COMMENTARY: Don’t forget the individual in urban ministry

c. 1999 Religion News Service (Samuel K. Atchison is an ordained minister and has worked as a policy analyst and social worker to the homeless. He currently is a prison chaplain in Trenton, N.J.) UNDATED _ From time to time I am asked _ often with incredulity _ why I became involved in ministry to […]

c. 1999 Religion News Service

(Samuel K. Atchison is an ordained minister and has worked as a policy analyst and social worker to the homeless. He currently is a prison chaplain in Trenton, N.J.)

UNDATED _ From time to time I am asked _ often with incredulity _ why I became involved in ministry to the poor and imprisoned. What motivates me and what do I hope to accomplish?


The answers, I suppose, are rooted in my upbringing. Quite without realizing it, my father laid the foundation for my understanding of ministry, providing lessons that inform me to this day.

My father was a self-made man who believed that a person’s past, however bad, is not necessarily a reliable predictor of his future. The son of a sharecropper, born and reared in the Jim Crow South, Dad knew that desperate times can lead a man to commit desperate, even criminal, acts.

But he also believed that given a fair opportunity to redeem himself, the erstwhile criminal may well prove himself worthy of trust. And even if he doesn’t, the man’s true character will be revealed.

Thus, it was not unusual for my father to hire newly released ex-offenders to work in his home improvement business. Willie, Elwood and others were among the men my brother and I worked with as teenagers during the summers we assisted in Dad’s business. We worked, ate and conversed with them, all with no ill effects.

It was against this backdrop that my understanding of the intrinsic value of the individual began to take shape. If I could serve individuals effectively, I reasoned, the community at-large would be served as well.

How interesting then that investing in individual lives seems to be missing from many social programs today; that as we attempt to serve the wider community the value of the individual is lost. How interesting that in pursuit of more efficient and effective programs to serve people’s needs, the most efficient and cost-effective programs are too often ignored.

With the passage, in 1996, of welfare reform legislation designed to end, in President Clinton’s words,”welfare as we know it,”churches and other religious non-profits became eligible to provide services to recipients of Aid to Families with Dependent Children under the law’s”charitable choice”provision. This meant that, for the first time, sectarian organizations could compete for federal funds without changing the religious focus of their work.


Initially, there was little response to the provision because of the brouhaha over the ending of AFDC. Eventually, however, religious organizations began to respond to federal requests for proposals, with predictable results.

Most of the funding awarded to churches has gone to large, well-heeled megachurches, while relatively few grants have been awarded to smaller ministries.

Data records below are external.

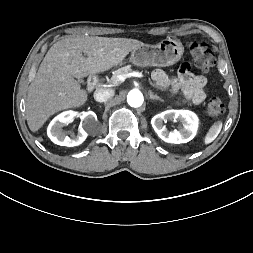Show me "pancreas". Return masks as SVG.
<instances>
[{
    "label": "pancreas",
    "instance_id": "cf45deb5",
    "mask_svg": "<svg viewBox=\"0 0 253 253\" xmlns=\"http://www.w3.org/2000/svg\"><path fill=\"white\" fill-rule=\"evenodd\" d=\"M130 72H132L131 65L121 67V68L115 70L113 78L118 76V75L127 74V73H130Z\"/></svg>",
    "mask_w": 253,
    "mask_h": 253
}]
</instances>
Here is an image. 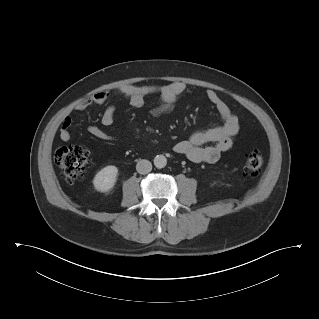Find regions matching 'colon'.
<instances>
[{"mask_svg": "<svg viewBox=\"0 0 319 319\" xmlns=\"http://www.w3.org/2000/svg\"><path fill=\"white\" fill-rule=\"evenodd\" d=\"M88 159V151L80 145L61 147L55 155L56 164L68 181H78L85 177ZM263 163L264 159L261 151L253 149L246 156L244 170L246 173H256L261 170Z\"/></svg>", "mask_w": 319, "mask_h": 319, "instance_id": "5ec220e1", "label": "colon"}]
</instances>
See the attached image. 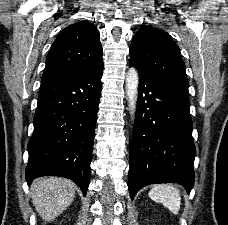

On one level, of course, the funding disparity is understandable. Megachurches, particularly those located in the inner-city, are generally well-organized, multifaceted corporations. Their prestige often ensures that even without outside funding they are able to attract highly skilled persons to run their programs. Moreover, they are often led by high-profile pastors whose reputations and political influence lend a certain cachet to the ministries under their control.

Hence, programs funded under those auspices are generally given favorable press, thereby ensuring a win-win situation for grant funder and grant recipient alike.

But are they better?

My experience suggests that programs run by smaller ministries are often more effective and cost-efficient than those run by their megachurch counterparts. Why? The answer is commitment.

For example, programs run by small ministries often have a longer history of service to the poor than their well-to-do counterparts. Where larger churches often develop programs in response to the availability of funding, small churches tend to develop their ministries primarily in response to need.


As a result, though they usually have very little money, such shoestring budget programs often develop deep roots in the communities they serve. Indeed, in the inner city, the smaller churches often begin as parachurch ministries designed to address a specific need existing in the community, such as youth ministry or drug rehabilitation.

What such”blessing stations”lack in resources and prestige they generally make up for in devotion to their clients.

With little in the way of funding, they are less concerned with per capita costs than with the intrinsic value of their individual clients. Ironically, their commitment enables them to stretch their meager funds at great sacrifice to their workers, thus keeping their costs down.

Under the best of conditions, ministry is difficult and inner-city ministry almost impossible. Yet, if it is to be effective, such service must have at its heart an understanding of the value of the individual, a value bestowed by God Himself.

Ministries that impact their communities understand this truth. Any funding they receive is well worth the investment.